▶ _Petunjuk Latihan_
A – Sebutkan semua kata urutan yang membuka tiap poin dalam kutipan tentang pendidikan remaja.
B – Saring catatan di bawah ini dan salin setiap baris yang memuat kata "numericTimeSignature".

▶ _Teks Sumber_
□ □ □ □ □ □ □

Pertama, di dunia pendidikan, sekolah mesti banyak
membuat kegiatan positif agar hobi siswa dapat tersalurkan.
Kedua, pelajaran agama dan moral disampaikan dengan
benar agar menjadi spirit sikap anak didik. Ingat, pelajaran agama berhadapan
dengan siswa yang pada masa psikologis ‘mencoba lepas dari agama’, sehingga
secara tak langsung mengabaikan nilai-nilai agama. Kesadaran akan pentingnya
agama mesti terus ditanamkan kepada anak didik, tapi bukan dengan cara
doktrinal dan dogmatis.
Ketiga, keluarga mesti dikembalikan sebagai fitrah
ruang esensial pendidikan bagi anak. Sebagai unit terkecil dalam struktur
sosial, keluarga merupakan fondasi utama pendidikan anak. Salah satu faktor
remaja mencari kenyamanan di luar ialah rumah (dan anggota keluarga) tidak lagi
menjadi tempat bersandar.
Keempat, masyarakat berperan menggandeng generasi
muda untuk merawat nilai-budaya Indonesia yang teguh berjalan pada humanisme
yang holistis serta menjaga martabat manusia. Bentuk peranannya, misalnya,
masyarakat yang punya usaha kos-kosan bertindak preventif dengan meminimalisasi
kesempatan anak kos untuk memasukkan lawan jenis ke dalam kamar.

□ □ □ □ □ □ □

▶ _Baris Masukan_
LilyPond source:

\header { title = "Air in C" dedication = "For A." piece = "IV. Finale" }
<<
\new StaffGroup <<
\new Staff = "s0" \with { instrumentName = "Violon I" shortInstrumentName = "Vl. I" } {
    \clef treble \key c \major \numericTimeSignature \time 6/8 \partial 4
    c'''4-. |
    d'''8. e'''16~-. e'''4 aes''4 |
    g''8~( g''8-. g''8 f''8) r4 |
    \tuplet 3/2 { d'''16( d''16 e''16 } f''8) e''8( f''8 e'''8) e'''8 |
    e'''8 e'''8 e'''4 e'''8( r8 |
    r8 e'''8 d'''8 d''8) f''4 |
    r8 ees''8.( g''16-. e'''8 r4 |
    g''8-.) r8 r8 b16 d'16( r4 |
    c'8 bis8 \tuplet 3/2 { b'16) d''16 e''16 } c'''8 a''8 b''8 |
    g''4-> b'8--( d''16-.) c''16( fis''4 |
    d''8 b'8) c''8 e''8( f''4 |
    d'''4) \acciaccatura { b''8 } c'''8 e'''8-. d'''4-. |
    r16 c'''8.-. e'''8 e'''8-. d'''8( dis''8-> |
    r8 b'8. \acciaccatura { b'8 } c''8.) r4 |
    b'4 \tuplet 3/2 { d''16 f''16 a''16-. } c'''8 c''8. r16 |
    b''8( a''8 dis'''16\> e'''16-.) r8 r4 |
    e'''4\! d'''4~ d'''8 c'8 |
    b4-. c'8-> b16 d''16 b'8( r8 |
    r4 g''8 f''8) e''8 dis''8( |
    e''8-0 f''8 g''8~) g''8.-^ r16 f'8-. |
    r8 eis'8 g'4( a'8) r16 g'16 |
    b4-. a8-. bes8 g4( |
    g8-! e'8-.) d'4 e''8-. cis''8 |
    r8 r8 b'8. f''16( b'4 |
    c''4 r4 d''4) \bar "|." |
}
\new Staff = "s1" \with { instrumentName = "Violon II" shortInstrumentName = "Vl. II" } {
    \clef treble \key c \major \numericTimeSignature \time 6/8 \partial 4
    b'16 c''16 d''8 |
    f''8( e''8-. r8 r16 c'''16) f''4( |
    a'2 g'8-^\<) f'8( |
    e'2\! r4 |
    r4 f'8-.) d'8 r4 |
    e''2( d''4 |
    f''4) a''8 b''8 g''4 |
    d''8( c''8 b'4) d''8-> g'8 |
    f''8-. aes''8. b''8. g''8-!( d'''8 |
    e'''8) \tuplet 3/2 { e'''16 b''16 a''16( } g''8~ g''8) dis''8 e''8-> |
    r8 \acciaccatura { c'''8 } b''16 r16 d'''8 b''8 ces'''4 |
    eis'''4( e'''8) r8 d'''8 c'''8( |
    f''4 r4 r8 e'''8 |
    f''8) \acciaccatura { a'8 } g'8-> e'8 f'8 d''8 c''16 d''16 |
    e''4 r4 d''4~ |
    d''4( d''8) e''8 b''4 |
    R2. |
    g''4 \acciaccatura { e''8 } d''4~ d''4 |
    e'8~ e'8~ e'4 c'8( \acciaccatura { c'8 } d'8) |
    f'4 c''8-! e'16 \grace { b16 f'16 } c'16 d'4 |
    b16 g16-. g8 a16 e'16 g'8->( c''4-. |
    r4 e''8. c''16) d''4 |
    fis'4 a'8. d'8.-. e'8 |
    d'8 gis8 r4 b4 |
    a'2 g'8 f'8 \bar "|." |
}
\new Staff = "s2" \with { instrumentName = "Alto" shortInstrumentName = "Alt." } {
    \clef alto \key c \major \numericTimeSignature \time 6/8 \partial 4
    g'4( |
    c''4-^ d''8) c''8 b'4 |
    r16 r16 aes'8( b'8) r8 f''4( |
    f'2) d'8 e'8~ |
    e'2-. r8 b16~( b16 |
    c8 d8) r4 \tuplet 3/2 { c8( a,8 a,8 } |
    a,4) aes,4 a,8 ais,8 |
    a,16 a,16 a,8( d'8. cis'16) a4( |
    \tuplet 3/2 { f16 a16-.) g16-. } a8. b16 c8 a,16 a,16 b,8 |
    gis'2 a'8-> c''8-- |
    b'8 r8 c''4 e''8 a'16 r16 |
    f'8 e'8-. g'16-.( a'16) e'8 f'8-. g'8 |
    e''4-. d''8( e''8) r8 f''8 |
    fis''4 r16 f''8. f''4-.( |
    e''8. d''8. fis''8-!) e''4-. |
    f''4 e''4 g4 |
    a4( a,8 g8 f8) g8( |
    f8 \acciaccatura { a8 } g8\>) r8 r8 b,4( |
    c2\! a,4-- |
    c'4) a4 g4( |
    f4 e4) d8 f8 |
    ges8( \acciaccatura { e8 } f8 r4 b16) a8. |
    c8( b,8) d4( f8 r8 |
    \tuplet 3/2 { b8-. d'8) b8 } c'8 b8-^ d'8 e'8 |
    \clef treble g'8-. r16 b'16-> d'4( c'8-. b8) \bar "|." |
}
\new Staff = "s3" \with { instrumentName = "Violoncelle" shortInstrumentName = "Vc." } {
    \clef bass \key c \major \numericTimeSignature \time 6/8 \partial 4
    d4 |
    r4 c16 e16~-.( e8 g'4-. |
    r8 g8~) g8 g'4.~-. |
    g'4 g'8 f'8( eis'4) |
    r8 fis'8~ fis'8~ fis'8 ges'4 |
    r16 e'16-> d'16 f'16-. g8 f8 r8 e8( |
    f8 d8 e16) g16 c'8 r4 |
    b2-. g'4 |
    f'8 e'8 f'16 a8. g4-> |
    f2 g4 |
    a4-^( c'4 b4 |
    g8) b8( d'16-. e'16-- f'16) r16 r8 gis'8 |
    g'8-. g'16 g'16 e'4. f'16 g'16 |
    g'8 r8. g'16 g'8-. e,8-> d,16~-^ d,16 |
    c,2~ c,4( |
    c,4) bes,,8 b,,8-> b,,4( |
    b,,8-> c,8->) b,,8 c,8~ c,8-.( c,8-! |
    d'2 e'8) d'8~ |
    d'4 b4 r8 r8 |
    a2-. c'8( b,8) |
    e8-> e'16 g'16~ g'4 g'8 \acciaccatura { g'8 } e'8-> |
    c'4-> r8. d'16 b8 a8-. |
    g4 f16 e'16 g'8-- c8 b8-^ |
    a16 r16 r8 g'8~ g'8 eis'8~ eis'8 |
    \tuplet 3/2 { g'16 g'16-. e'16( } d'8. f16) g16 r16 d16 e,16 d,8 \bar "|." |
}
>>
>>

□ □ □ □ □ □ □

▶ _Pembahasan Jawaban_
A – Pertama, Kedua, Ketiga, Keempat

B –
    \clef treble \key c \major \numericTimeSignature \time 6/8 \partial 4
    \clef treble \key c \major \numericTimeSignature \time 6/8 \partial 4
    \clef alto \key c \major \numericTimeSignature \time 6/8 \partial 4
    \clef bass \key c \major \numericTimeSignature \time 6/8 \partial 4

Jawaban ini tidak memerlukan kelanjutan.